待てよ。すると、先にいて吸っていない2人も喫煙者じゃない可能性があるぞ。そう思い注意深く彼らを観察していると、会話の雰囲気からして、タバコを吸う2人がそのグループの中心格で、ほかの3人はタバコは吸わないけれどお供をしている、という構図が見えてきました。
なんという情けない男たちか。
タバコを吸うわけでもないのに狭い喫煙所までくっついてきて、ほかの喫煙客を立たせて自分たちはイスに座り、ただ品がないだけで内容のまったくないリーダー格のおしゃべりにヘラヘラ笑いながら相槌を打っているお前だよ。お友達の顔色をうかがうあまり「混んできたから外で待ってるね」という当たり前の一言すら言い出せないお前のことだ。
今の若者ってみんなこうなのか。自分がない。
案の定、タバコを吸っていたふたりが「滑るかー」と言って立ち上がると残りも全員立ち上がり、どやどやと喫煙所を去っていきました。

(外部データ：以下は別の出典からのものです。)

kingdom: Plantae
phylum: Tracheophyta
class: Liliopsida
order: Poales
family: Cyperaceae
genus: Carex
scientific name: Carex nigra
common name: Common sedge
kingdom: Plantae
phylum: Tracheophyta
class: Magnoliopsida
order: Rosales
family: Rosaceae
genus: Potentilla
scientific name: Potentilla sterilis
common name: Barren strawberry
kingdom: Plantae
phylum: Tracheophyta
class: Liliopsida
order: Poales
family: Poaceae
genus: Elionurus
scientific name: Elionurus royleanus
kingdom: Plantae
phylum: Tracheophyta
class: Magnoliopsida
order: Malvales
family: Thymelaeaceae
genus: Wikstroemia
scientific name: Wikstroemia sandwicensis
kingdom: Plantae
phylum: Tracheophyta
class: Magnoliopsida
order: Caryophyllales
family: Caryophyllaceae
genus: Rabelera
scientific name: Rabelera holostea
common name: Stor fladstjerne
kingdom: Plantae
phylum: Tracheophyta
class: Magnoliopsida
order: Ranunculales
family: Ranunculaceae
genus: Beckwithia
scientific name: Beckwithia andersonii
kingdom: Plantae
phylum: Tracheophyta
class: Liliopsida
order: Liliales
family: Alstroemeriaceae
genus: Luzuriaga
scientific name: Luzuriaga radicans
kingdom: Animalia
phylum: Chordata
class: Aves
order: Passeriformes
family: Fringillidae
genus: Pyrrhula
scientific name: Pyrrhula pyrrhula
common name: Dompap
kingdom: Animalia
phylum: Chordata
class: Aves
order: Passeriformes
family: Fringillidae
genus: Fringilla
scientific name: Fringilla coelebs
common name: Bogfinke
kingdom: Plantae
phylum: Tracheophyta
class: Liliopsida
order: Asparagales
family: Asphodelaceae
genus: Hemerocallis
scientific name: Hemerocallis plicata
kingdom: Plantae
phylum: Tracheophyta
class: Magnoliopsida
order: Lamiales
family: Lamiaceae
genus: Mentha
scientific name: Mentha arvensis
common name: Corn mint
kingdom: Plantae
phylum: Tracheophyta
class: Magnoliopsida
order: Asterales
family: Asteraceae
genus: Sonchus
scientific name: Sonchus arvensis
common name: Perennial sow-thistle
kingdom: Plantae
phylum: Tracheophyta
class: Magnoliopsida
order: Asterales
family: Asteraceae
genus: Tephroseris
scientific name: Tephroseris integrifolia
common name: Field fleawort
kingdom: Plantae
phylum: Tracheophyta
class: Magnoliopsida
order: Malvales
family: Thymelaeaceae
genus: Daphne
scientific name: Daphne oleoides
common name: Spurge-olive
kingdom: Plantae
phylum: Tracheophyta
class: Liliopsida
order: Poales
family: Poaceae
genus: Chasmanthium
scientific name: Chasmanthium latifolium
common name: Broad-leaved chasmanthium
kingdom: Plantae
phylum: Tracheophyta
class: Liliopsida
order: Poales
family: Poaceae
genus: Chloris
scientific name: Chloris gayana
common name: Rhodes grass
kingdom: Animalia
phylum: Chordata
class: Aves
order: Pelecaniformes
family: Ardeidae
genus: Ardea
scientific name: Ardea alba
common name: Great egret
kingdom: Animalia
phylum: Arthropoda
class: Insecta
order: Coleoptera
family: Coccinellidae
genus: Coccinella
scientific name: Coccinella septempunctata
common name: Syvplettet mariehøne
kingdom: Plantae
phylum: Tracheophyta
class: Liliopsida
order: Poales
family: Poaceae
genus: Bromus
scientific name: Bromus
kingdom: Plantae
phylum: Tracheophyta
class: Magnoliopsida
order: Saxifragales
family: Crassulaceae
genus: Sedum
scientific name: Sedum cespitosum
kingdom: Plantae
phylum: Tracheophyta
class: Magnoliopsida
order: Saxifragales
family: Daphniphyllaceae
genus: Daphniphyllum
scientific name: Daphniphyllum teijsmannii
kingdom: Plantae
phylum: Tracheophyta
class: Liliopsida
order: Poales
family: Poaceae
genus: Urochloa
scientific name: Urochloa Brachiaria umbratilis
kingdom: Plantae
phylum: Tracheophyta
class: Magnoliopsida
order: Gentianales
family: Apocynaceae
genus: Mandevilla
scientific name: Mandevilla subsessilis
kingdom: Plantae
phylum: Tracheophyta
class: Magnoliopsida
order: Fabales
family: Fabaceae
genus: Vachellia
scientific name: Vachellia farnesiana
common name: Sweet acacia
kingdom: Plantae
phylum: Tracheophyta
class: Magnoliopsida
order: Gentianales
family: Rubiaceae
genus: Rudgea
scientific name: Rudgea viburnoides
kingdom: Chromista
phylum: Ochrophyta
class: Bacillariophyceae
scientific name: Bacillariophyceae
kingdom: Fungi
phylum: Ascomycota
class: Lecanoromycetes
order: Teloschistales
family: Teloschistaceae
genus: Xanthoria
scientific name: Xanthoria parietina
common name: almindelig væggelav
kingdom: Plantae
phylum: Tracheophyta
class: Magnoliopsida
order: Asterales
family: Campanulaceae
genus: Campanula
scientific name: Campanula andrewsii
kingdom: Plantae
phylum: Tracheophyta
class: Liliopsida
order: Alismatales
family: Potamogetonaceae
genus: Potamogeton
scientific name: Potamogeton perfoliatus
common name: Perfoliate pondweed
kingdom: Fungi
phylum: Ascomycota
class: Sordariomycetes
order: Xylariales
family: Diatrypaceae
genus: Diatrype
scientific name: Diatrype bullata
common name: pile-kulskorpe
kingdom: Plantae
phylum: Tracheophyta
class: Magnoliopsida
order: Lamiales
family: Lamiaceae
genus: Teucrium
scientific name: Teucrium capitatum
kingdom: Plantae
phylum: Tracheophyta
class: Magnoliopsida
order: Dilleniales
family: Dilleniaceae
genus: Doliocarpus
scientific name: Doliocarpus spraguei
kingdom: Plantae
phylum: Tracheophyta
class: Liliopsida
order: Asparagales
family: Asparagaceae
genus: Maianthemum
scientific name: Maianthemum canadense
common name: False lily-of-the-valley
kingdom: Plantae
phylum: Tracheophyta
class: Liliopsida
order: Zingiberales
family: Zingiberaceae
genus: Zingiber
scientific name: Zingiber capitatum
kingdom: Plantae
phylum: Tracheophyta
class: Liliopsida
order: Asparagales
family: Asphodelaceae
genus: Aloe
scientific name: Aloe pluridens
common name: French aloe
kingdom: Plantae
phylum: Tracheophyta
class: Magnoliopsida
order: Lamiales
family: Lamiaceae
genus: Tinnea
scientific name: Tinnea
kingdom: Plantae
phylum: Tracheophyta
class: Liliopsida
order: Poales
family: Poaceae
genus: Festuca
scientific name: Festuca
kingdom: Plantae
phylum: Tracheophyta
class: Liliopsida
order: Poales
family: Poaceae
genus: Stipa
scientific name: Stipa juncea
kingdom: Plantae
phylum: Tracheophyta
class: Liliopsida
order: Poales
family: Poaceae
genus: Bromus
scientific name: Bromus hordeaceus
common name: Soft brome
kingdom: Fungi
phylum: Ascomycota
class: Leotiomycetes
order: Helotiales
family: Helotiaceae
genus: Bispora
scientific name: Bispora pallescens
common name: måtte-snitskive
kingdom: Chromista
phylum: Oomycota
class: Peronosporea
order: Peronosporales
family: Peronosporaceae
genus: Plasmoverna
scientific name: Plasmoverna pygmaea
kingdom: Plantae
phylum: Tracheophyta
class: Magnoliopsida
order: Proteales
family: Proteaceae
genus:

ふう。残ったおじさんスキーヤーふたりは空いた席に座ります。にぎやかだった喫煙室がにわかに静まり返り、気まずい沈黙が流れました。しかし無作法な若者たちに迷惑させられた者どうし、連帯感が生まれているはず。世間話をフるなら今です!
「いや〜、想像以上に雪が少ないですね……」
「は?」
(あれ、耳が悪いのかな)「想像以上に、雪が少ないですね」
「……雪が少ない、ですか」
(なっ)「ええ、あの、はい……」
「少ない、ですかねえ……」
待って待って待って。
そんなに引っかかるところじゃないよ。
そこらじゅう草ボーボーでしょう。クリスマス寒波前とは言え、どう見てもこの少なさは普通じゃないですよ。もしかしてあんたの目にはたっぷり深々とした雪が見えてるの? それどこ? どれ?
日本じゅうに何人のスキーヤーがいるのか知りませんが、そのほとんど全員にとって今最大の関心事がこの雪不足ですよ。世間話としてはこれ以上ないというくらい無難な話題を選んでフッたのに、なんなのその抵抗感!
じゃあこうしましょう。百歩譲って、雪はそこそこある、ということにしましょう。しときましょう。仮にそうだとしても、世間話をフられたら表面的に調子を合わせることくらいできるでしょう。さっきの若者たちが本能的にやってたことですよ。それを知らない人どうしでやるのがオトナ! タクシーの運転手さんが明らかに間違った見解で世相をぶった斬ってても、困ったなと思いながら笑って相槌を打ってあげるのがオトナでしょ!
すみません。世間話をフッた私が悪かったです。なんなんだこの喫煙所!
ゲレンデに戻ってリフトに乗ると今度はジュニアレーサーと相席になりました。懲りずに、もう一度世間話をフります。
「どこから来たの?」
「軽井沢です!」
「きみたちみんな速いねえ」(ウソ。見てない)
「大会とか、出てる」
「へえ! 一等賞とったことある?」
「ない……4位と、10位。去年は二年生といっしょだったから……でも今年はとれると思う」
「すごいなあ。おじさんは去年レース始めてね、大会も出たけど、ビリから数えたほうがずっと早いんだ。だから練習してるの」
「ふうん……」
「お互い、がんばろうぜ!」
「うん!(満面の笑顔)」
小学生のほうがちゃんと世間話が成立するじゃないですか。
最後に食堂に戻り、オバチャンに「あんこクロワッサン」の焼き上がり時間を訊きます。
「あと15分!」
「待ちます!」
アサマのレストラン「ラクーン」のあんこクロワッサン(300円)は焼きたてが絶品なのです。ハフハフ言いながらいただいてコーヒーを飲んで帰りました。
え、自分の練習? しましたよ。いちおう。少し。